A potentially easier approach would be to use a maser to drive a "solar sail" composed of a mesh of wires with the same spacing as the wavelength of the microwaves, since the manipulation of microwave radiation is somewhat easier than the manipulation of visible light. The hypothetical "Starwisp" interstellar probe design would use a maser to drive it. Masers spread out more rapidly than optical lasers owing to their longer wavelength, and so would not have as long an effective range.
Masers could also be used to power a painted solar sail, a conventional sail coated with a layer of chemicals designed to evaporate when struck by microwave radiation.
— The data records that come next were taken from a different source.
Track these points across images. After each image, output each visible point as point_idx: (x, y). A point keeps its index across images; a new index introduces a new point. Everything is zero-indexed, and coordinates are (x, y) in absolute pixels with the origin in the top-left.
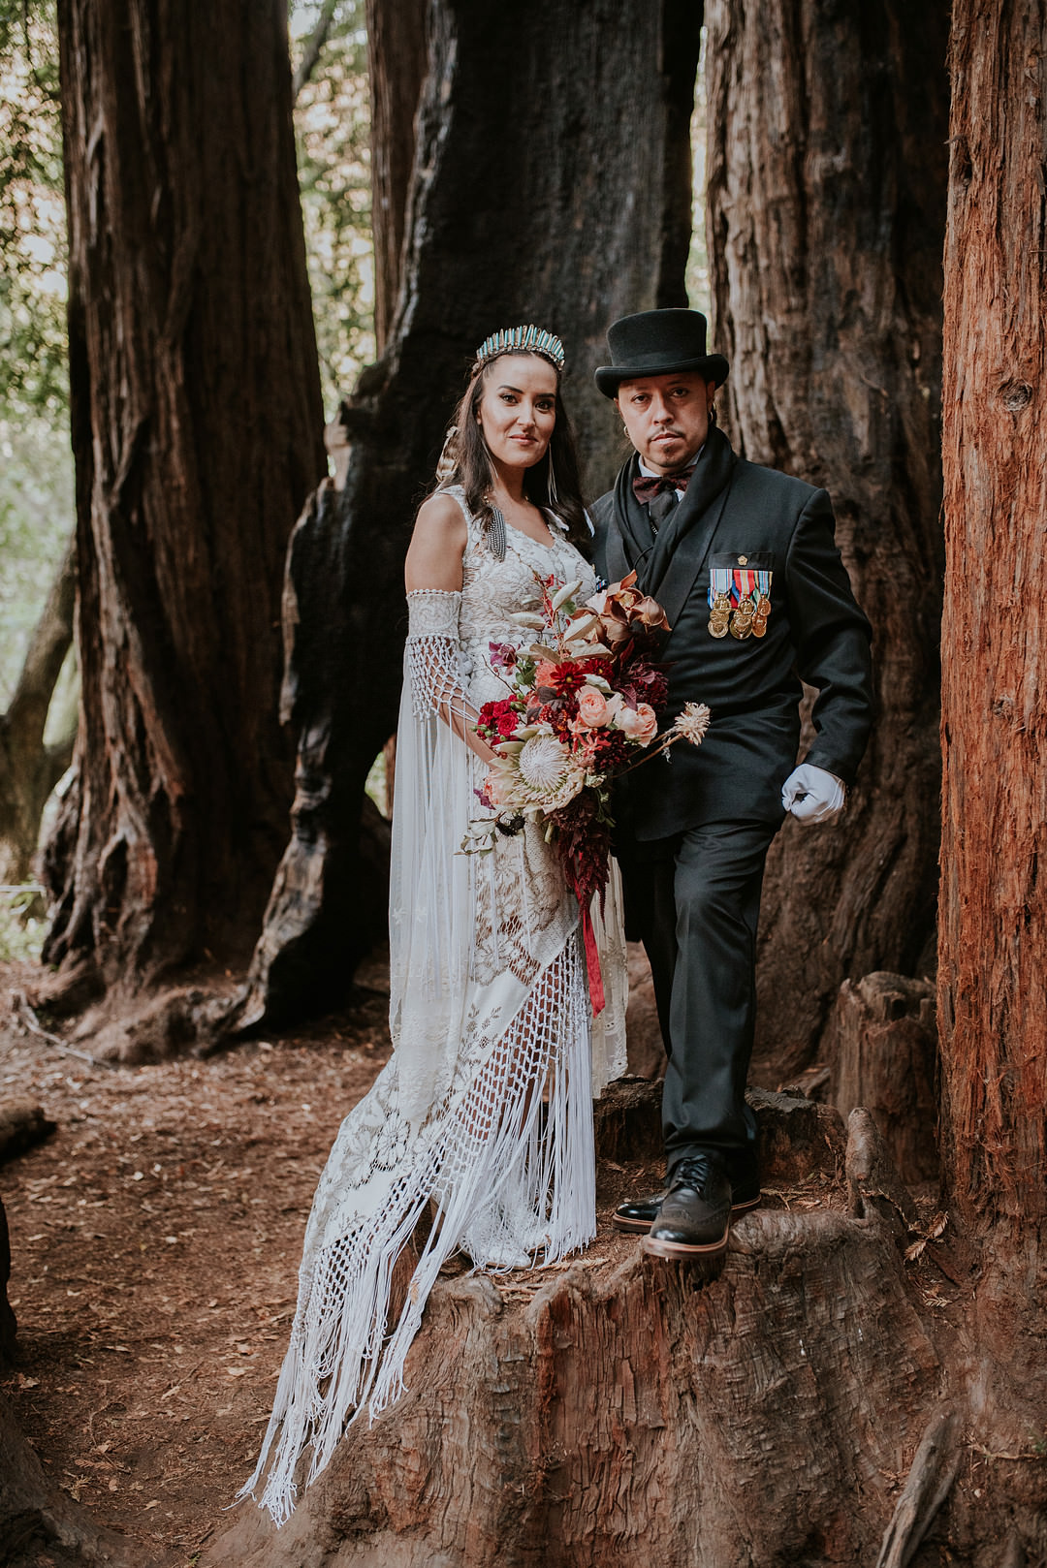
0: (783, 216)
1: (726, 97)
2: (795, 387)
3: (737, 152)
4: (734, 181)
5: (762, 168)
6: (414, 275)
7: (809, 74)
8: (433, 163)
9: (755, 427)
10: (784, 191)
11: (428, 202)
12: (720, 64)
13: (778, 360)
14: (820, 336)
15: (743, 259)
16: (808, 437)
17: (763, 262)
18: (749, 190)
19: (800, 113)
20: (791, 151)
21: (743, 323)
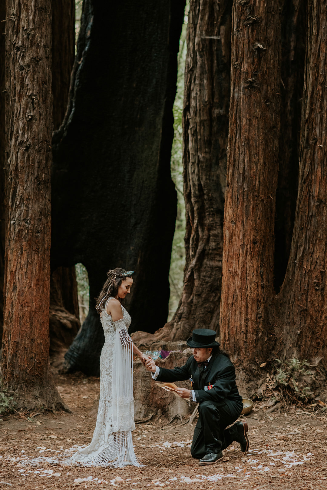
0: (206, 125)
1: (190, 85)
2: (206, 175)
3: (193, 103)
4: (192, 111)
5: (200, 110)
6: (74, 100)
7: (214, 84)
8: (82, 59)
9: (194, 185)
10: (206, 118)
11: (80, 74)
12: (189, 75)
13: (202, 167)
14: (214, 161)
15: (193, 135)
16: (210, 190)
17: (199, 137)
18: (196, 115)
19: (212, 95)
20: (208, 106)
21: (192, 154)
The momentum generated by this evaporation could significantly increase the thrust generated by solar sails, as a form of lightweight ablative laser propulsion.
To further focus the energy on a distant solar sail, designs have considered the use of a large zone plate. This would be placed at a location between the laser or maser and the spacecraft. The plate could then be propelled outward using the same energy source, thus maintaining its position so as to focus the energy on the solar sail.
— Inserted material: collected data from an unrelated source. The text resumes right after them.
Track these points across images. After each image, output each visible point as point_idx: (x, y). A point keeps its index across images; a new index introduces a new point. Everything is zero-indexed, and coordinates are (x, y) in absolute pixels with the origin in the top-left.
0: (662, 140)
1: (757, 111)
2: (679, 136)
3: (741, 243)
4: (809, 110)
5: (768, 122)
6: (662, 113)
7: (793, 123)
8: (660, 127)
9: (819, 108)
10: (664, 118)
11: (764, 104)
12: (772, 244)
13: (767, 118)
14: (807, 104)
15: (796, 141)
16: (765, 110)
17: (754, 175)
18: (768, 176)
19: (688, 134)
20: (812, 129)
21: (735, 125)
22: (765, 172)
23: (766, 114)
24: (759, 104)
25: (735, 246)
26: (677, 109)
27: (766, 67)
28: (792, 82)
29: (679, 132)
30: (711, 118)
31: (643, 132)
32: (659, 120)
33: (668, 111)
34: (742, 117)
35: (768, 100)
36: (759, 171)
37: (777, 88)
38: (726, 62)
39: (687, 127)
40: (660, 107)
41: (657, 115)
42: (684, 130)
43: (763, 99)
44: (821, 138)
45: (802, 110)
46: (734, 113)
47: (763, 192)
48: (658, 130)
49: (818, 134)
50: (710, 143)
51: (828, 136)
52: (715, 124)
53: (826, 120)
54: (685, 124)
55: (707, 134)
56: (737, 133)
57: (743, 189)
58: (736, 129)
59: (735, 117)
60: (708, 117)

Additionally, it has been theorized by da Vinci Project contributor T. Pesando that solar sail-utilizing spacecraft successful in interstellar travel could be used to carry their own zone plates or perhaps even masers to be deployed during flybys at nearby stars. Such an endeavor could allow future solar-sailed craft to effectively utilize focused energy from other stars rather than from the Earth or Sun, thus propelling them more swiftly through space and perhaps even to more distant stars. However, the potential of such a theory remains uncertain if not dubious due to the high-speed precision involved and possible payloads required.
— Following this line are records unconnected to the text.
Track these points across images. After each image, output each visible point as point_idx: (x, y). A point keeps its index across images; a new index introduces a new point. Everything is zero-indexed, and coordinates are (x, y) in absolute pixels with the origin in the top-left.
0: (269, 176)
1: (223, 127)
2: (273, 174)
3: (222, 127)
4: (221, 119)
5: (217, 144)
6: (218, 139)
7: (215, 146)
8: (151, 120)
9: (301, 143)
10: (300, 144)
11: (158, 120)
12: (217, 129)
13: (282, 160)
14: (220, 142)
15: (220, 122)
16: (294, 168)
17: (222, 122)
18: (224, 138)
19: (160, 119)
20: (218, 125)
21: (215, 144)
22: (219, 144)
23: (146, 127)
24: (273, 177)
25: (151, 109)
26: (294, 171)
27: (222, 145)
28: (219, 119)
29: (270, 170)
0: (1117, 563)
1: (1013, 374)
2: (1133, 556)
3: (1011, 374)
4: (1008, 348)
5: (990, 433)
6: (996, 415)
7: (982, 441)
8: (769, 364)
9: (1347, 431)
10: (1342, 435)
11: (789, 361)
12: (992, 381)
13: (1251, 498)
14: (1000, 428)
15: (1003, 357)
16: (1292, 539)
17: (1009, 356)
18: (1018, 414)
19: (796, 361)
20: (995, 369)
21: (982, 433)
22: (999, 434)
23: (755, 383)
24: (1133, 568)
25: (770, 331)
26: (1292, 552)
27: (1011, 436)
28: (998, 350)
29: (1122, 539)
Another more physically realistic approach would be to use the light from the home star to accelerate. The ship would first orbit continuously away around the home star until the appropriate starting velocity is reached, then the ship would begin its trip away from the system using the light from the star to keep accelerating. Beyond some distance, the ship would no longer receive enough light to accelerate it significantly, but would maintain its course due to inertia. When nearing the target star, the ship could turn its sails toward it and begin to orbit inward to decelerate. Additional forward and reverse thrust could be achieved with more conventional means of propulsion such as rockets.
FUTURE APPROACHES
Despite the losses of Cosmos 1 and NanoSail-D (which were due to failure of their launchers), scientists and engineers around the world remain encouraged and continue to work on solar sails. While most direct applications created so far intend to use the sails as inexpensive modes of cargo transport, some scientists are investigating the possibility of using solar sails as a means of transporting humans. This goal is strongly related to the management of very large (i.e. well above 1 km²) surfaces in space and the sail making advancements. Thus, in the near/medium term, solar sail propulsion is aimed chiefly at accomplishing a very high number of non-crewed missions in any part of the solar system and beyond.